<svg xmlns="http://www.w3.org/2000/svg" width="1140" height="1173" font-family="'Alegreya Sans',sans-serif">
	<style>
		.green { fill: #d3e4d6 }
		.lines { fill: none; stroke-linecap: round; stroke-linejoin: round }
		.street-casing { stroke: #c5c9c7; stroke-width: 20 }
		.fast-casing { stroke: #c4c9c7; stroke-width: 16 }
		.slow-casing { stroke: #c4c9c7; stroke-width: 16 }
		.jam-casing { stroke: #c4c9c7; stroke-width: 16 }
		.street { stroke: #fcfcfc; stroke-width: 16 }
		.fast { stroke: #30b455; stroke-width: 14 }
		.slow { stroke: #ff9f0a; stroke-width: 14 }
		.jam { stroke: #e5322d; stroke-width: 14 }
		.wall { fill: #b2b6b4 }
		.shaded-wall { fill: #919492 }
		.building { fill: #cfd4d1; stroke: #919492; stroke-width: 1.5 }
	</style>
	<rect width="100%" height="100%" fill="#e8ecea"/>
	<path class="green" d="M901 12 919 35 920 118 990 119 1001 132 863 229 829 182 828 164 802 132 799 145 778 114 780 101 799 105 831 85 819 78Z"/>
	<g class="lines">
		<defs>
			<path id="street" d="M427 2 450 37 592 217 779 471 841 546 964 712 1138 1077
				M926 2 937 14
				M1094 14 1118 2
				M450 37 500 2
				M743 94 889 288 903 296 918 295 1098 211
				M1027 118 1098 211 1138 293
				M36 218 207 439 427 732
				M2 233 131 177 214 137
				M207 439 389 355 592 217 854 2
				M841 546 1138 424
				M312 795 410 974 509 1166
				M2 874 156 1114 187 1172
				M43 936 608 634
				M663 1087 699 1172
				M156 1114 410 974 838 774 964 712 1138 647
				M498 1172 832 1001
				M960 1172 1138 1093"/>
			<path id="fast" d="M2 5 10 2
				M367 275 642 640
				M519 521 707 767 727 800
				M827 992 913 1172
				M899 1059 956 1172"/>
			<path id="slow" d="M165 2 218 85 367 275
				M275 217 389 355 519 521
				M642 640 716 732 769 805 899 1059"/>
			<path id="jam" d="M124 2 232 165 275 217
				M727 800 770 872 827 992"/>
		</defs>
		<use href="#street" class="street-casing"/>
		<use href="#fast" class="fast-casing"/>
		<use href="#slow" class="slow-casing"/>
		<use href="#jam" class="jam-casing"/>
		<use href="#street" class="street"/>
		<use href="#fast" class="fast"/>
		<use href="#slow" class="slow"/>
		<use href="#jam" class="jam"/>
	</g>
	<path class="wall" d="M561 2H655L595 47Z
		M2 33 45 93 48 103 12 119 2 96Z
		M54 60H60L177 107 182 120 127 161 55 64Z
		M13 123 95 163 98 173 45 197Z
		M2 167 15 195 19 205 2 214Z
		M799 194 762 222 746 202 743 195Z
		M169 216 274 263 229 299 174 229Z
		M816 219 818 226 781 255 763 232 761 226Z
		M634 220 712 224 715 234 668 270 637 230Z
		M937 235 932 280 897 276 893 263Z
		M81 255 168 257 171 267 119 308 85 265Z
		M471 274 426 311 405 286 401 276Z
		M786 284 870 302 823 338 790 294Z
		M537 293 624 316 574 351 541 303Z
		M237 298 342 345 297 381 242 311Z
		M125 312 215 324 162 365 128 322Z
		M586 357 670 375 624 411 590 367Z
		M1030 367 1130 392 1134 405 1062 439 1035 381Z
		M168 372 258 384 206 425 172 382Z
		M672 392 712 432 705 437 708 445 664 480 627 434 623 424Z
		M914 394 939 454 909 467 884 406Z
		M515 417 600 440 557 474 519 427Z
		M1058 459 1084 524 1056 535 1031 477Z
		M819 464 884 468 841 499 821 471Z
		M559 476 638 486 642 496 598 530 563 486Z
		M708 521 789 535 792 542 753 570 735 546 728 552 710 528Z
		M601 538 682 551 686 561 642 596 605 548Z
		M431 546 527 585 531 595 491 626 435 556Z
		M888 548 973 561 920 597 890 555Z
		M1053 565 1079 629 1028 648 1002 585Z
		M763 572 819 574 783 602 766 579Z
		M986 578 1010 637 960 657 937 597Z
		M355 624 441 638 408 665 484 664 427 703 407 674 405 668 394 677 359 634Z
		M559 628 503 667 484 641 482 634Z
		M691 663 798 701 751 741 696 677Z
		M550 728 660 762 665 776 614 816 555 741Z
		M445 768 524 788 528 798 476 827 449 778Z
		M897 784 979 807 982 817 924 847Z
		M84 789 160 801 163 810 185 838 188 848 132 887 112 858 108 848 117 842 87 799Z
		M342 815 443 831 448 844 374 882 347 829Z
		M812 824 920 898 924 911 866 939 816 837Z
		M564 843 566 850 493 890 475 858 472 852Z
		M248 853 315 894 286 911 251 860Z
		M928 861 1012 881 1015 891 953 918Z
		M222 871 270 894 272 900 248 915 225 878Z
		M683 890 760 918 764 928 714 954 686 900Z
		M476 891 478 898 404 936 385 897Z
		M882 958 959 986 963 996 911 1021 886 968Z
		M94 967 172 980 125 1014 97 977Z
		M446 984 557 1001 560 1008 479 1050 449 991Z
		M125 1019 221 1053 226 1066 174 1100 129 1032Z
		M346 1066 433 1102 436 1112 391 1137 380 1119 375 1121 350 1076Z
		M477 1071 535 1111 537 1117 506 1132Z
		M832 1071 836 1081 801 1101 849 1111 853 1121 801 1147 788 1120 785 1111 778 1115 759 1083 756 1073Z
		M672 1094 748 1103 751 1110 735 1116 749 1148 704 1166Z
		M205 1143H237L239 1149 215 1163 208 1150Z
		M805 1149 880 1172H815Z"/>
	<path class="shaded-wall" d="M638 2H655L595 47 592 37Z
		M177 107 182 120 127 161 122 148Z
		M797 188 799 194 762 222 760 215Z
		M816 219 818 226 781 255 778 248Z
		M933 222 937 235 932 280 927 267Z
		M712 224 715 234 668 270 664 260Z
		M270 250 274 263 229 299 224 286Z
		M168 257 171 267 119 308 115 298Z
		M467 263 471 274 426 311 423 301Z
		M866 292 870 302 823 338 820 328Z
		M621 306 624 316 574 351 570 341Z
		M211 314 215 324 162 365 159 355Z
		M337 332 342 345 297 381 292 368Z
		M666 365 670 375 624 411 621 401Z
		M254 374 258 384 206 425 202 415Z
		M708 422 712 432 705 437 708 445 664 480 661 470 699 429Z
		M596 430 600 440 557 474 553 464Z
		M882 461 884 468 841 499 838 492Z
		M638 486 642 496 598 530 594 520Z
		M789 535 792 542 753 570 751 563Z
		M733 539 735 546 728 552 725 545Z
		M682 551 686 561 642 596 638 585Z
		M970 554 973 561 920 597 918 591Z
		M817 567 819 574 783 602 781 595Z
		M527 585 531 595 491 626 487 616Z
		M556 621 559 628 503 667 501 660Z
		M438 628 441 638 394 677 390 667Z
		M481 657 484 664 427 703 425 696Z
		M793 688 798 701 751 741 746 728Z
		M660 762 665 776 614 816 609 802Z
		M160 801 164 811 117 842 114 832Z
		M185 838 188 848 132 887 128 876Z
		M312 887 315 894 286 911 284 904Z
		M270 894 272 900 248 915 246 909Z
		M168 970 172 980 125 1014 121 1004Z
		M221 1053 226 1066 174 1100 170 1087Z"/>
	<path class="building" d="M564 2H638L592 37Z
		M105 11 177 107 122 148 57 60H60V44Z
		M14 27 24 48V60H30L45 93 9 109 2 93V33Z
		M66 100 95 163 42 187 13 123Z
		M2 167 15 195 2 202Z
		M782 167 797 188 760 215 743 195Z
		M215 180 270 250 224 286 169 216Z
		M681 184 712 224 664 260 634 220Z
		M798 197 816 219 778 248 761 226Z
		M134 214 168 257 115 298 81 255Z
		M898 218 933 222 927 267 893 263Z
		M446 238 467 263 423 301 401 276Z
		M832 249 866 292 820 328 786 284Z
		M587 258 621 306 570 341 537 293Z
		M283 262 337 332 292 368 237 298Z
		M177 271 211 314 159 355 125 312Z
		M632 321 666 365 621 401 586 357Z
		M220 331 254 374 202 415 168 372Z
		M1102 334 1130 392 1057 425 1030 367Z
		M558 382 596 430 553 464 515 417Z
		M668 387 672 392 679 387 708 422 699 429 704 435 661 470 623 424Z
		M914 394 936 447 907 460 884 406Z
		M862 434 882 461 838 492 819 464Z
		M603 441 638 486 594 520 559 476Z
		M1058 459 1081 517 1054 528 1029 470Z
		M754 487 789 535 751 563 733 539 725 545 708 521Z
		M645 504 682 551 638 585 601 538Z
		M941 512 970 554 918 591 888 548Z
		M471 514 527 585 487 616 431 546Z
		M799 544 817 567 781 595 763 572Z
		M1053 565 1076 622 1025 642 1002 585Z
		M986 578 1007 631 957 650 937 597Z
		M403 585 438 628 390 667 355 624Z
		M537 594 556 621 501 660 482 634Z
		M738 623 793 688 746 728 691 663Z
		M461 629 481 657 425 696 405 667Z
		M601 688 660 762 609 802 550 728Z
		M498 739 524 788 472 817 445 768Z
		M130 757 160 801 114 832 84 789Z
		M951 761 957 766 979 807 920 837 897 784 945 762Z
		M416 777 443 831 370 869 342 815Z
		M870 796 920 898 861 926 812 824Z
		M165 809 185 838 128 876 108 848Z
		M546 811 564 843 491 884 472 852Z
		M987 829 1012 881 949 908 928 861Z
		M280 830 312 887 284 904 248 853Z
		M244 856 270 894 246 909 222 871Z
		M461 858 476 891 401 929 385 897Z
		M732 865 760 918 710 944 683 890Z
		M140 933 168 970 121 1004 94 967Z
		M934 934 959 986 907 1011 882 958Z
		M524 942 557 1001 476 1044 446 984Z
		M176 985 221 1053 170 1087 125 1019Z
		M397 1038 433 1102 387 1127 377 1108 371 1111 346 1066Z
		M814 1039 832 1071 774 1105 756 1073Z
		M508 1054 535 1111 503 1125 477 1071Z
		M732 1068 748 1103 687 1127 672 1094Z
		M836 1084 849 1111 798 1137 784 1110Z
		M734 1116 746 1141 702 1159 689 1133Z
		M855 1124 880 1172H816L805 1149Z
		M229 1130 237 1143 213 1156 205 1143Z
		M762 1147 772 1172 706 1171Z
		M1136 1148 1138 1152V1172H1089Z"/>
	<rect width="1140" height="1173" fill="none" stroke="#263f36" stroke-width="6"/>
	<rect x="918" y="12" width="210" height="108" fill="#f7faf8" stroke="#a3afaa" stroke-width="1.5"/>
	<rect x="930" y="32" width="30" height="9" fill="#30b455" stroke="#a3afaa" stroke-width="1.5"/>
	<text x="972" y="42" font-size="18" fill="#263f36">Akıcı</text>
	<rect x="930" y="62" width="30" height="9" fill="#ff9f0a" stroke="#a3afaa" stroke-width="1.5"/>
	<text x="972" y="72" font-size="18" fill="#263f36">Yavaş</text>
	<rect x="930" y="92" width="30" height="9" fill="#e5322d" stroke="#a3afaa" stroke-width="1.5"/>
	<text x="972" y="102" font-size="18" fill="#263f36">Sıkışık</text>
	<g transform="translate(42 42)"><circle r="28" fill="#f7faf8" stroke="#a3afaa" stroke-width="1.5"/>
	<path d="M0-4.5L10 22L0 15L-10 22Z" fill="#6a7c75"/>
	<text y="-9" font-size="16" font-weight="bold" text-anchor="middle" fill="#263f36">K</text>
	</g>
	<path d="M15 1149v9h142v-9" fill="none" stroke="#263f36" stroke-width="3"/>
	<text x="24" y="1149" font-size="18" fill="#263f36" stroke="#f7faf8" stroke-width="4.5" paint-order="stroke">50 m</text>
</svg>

_TRY IT:_
Copy, exactly and only, the lines above that begin with the one containing "M1058 459 1081 517 1054 528 1029 470Z" and finish with the one containing "M537 594 556 621 501 660 482 634Z".

_EXPECTED ANSWER:_
		M1058 459 1081 517 1054 528 1029 470Z
		M754 487 789 535 751 563 733 539 725 545 708 521Z
		M645 504 682 551 638 585 601 538Z
		M941 512 970 554 918 591 888 548Z
		M471 514 527 585 487 616 431 546Z
		M799 544 817 567 781 595 763 572Z
		M1053 565 1076 622 1025 642 1002 585Z
		M986 578 1007 631 957 650 937 597Z
		M403 585 438 628 390 667 355 624Z
		M537 594 556 621 501 660 482 634Z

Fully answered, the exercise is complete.